Die rechtsextremen Attentäter in Halle, Christchurch und Poway nutzten alternative Plattformen dazu, ihre Anschläge per Livestream ins Internet zu übertragen. Welche Bedeutung diese Plattformen für die Verbreitung von Rechtsextremismus haben und welche Gegenmaßnahmen wirksam sein könnten, zeigt jetzt erstmals eine von der Robert Bosch Stiftung GmbH geförderte Studie des Institute for Strategic Dialogue (ISD), die morgen in Berlin vorgestellt wird.

Darin fordern die Forscher Politik, Zivilgesellschaft, Forschung und Tech-Firmen dazu auf, mehr gegen die Radikalisierung einzelner Nutzer und die Normalisierung rechtsextremer Ideologie zu unternehmen. Die Maßnahmen sollten dabei die technischen Kapazitäten und die Eigendynamik der Plattformen berücksichtigen und auf dem Schutz der Grundrechte beruhen. "Es ist wichtig zu verstehen, wie die alternativen Plattformen aufgebaut sind, wer sie betreibt und welche Dynamik sie haben, um Ansatzpunkte für einen geeigneten Umgang mit Rechtsextremismus im Internet zu finden", sagt Sandra Breka, Geschäftsführerin der Robert Bosch Stiftung.

Zehntausende Nutzer instrumentalisieren Plattformen für ihre Zwecke

Für die Studie "Das Online-Ökosystem rechtsextremer Akteure" hat das Forscherteam deutsche Communities auf zehn Plattformen systematisch untersucht, darunter die sozialen Netzwerke VK und Gab, die Gaming-App Discord, das Internetforum 4chan und den Messenger-Dienst Telegram.
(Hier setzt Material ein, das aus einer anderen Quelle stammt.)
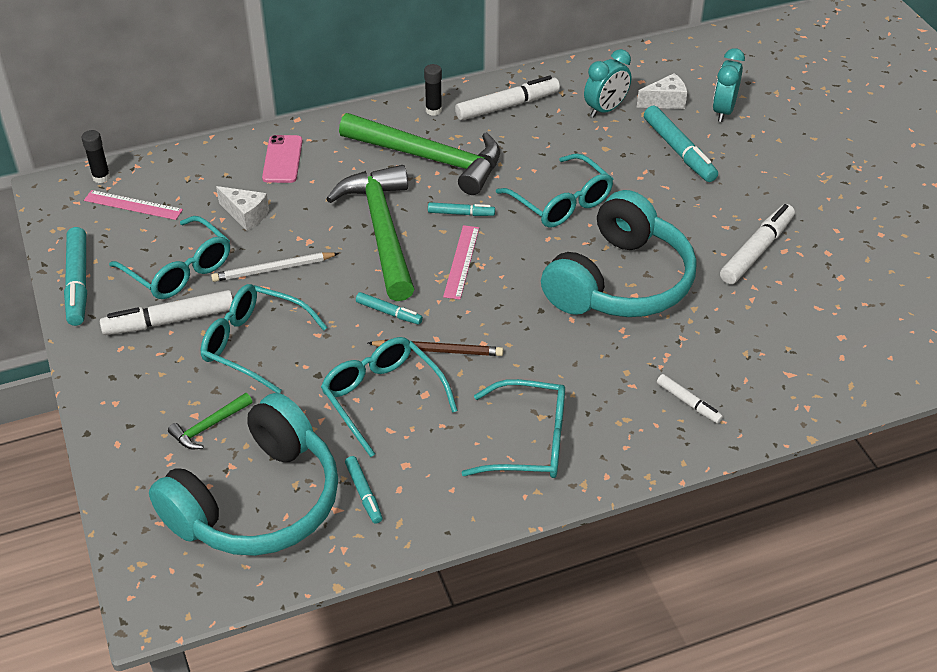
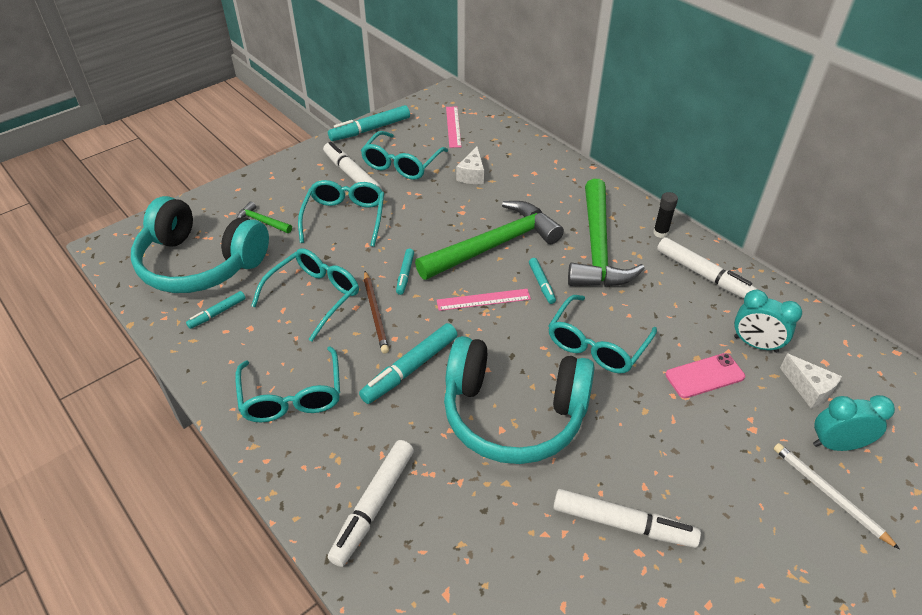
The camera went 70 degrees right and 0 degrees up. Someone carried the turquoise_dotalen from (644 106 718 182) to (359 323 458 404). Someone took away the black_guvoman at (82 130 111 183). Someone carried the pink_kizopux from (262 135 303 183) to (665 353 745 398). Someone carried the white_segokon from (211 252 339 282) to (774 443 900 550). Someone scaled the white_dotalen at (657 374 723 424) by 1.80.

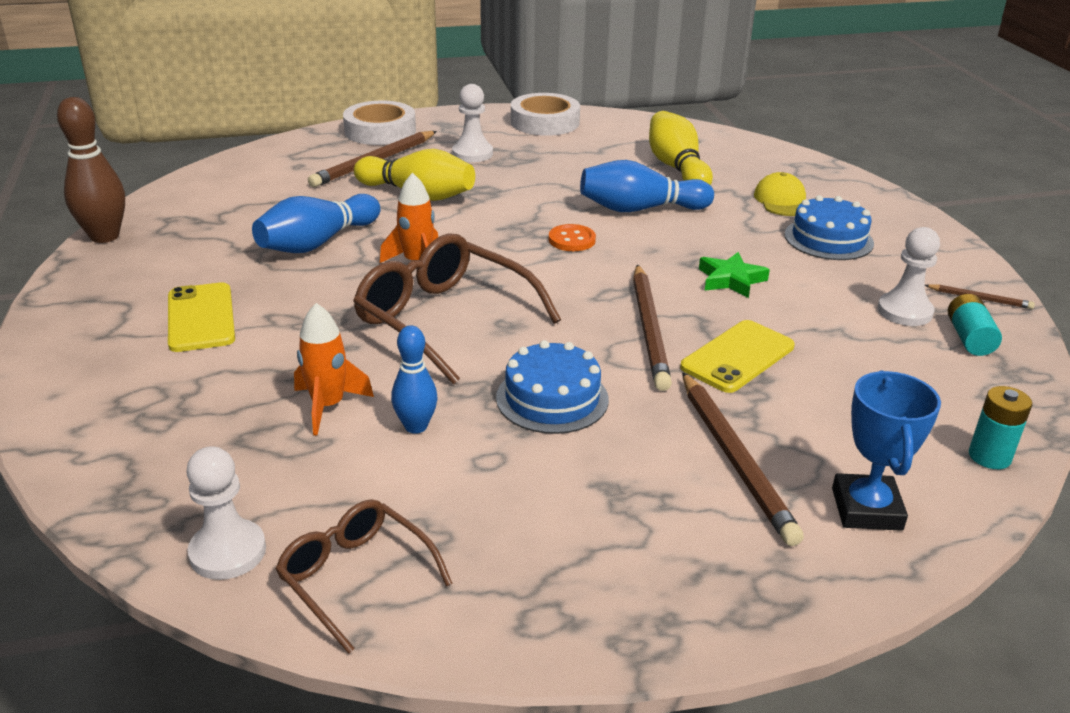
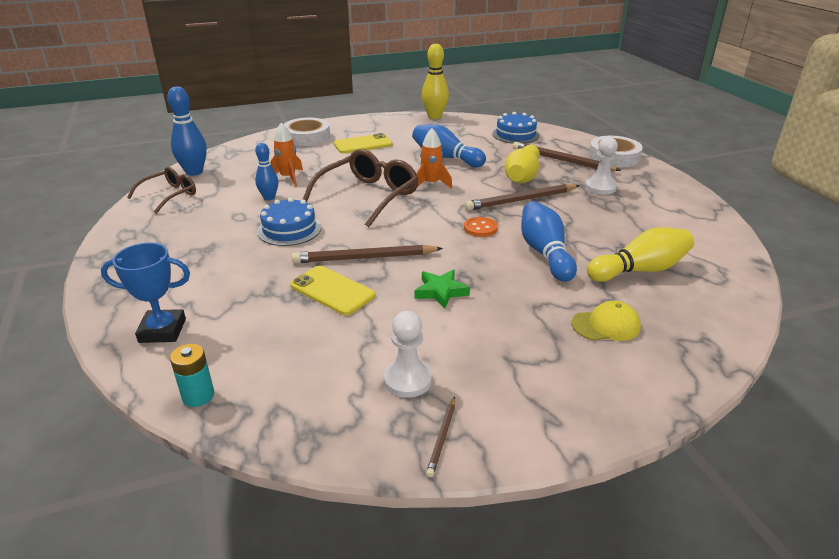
The camera went 85 degrees right and 0 degrees up. Someone carried the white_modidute from (511 93 580 136) to (283 118 330 146). Someone repainted the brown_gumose at (57 97 125 243), which became the yellow_gumose at (422 44 449 119). Someone carried the blue_zolonagen from (784 195 874 260) to (492 112 540 144). Someone took away the turquoise_rinasibe at (948 294 1002 356). Someone carried the brown_segokon from (682 372 804 546) to (465 184 580 211). Someone swapped the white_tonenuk at (186 446 266 580) for the blue_gumose at (167 87 207 176).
Die Forscher fanden dort rund 375 rechtsextreme und rechtspopulistische Kanäle und Communities. Die Gesamtzahl der Nutzer in diesen Gruppen schätzen die Forscher auf 15.000 bis 50.000. Die Studie zeigt, dass die Plattformen in der Regel nicht von Extremisten gegründet werden, sondern von Nutzern für ihre Zwecke instrumentalisiert werden. Über ein Viertel der Gruppen (27 Prozent) war durch die Gegnerschaft zu Muslimen, Einwanderung und Flüchtlinge gekennzeichnet, ein Viertel (24 Prozent) sprach sich offen für den Nationalsozialismus aus. Auf 4chan enthielten 56 Prozent aller Posts über Juden und das Judentum antisemitische Äußerungen.

Auch wenn der Großteil der analysierten Inhalte nicht zu Gewalt aufruft, sehen die Forscher darin eine gefährliche Inspiration: "Die Posts konzentrieren sich überproportional häufig auf die negativen Folgen der Immigration. Wie wir aus den Manifesten rechtsextremer Attentäter gelernt haben, können rechtsextreme Ideen wie die Verschwörungstheorie des "Großen Austauschs" extremistische Gewalt und Terrorismus inspirieren, ohne aktiv zur Gewalt aufzurufen", sagt die Extremismusforscherin Julia Ebner vom ISD, einem unabhängigen Forschungsinstitut mit Sitz in London.

NetzDG auf alternative Plattformen nicht übertragbar - Forscher empfehlen passende Maßnahmen für Plattformbetreiber

Das Netzwerkdurchsetzungsgesetz (NetzDG) beschränkt sich auf die Entfernung illegaler Inhalte und ist daher nicht geeignet, auf die häufig legalen, aber extremistischen Aktivitäten auf alternativen Plattformen zu reagieren.

Da den Betreibern alternativer Plattformen häufig die Ressourcen fehlen, Inhalte umfassend zu moderieren, empfiehlt die Studie die Zusammenarbeit mit Mainstream-Plattformen, um von deren technischen Möglichkeiten zu profitieren - zum Beispiel eine Datenbank mit digitalen Fingerabdrücken terroristischer Inhalte, mit der ein erneutes Hochladen automatisch verhindert werden kann. Die Studie zeigt zudem, dass die Sperrung von Accounts rechtsextremer Gruppen und Influencer wirksam ist, um deren Reichweite erheblich einzuschränken. Dabei fordern die Forscher allerdings jeweils eine nachvollziehbare Begründung für die Sperrung.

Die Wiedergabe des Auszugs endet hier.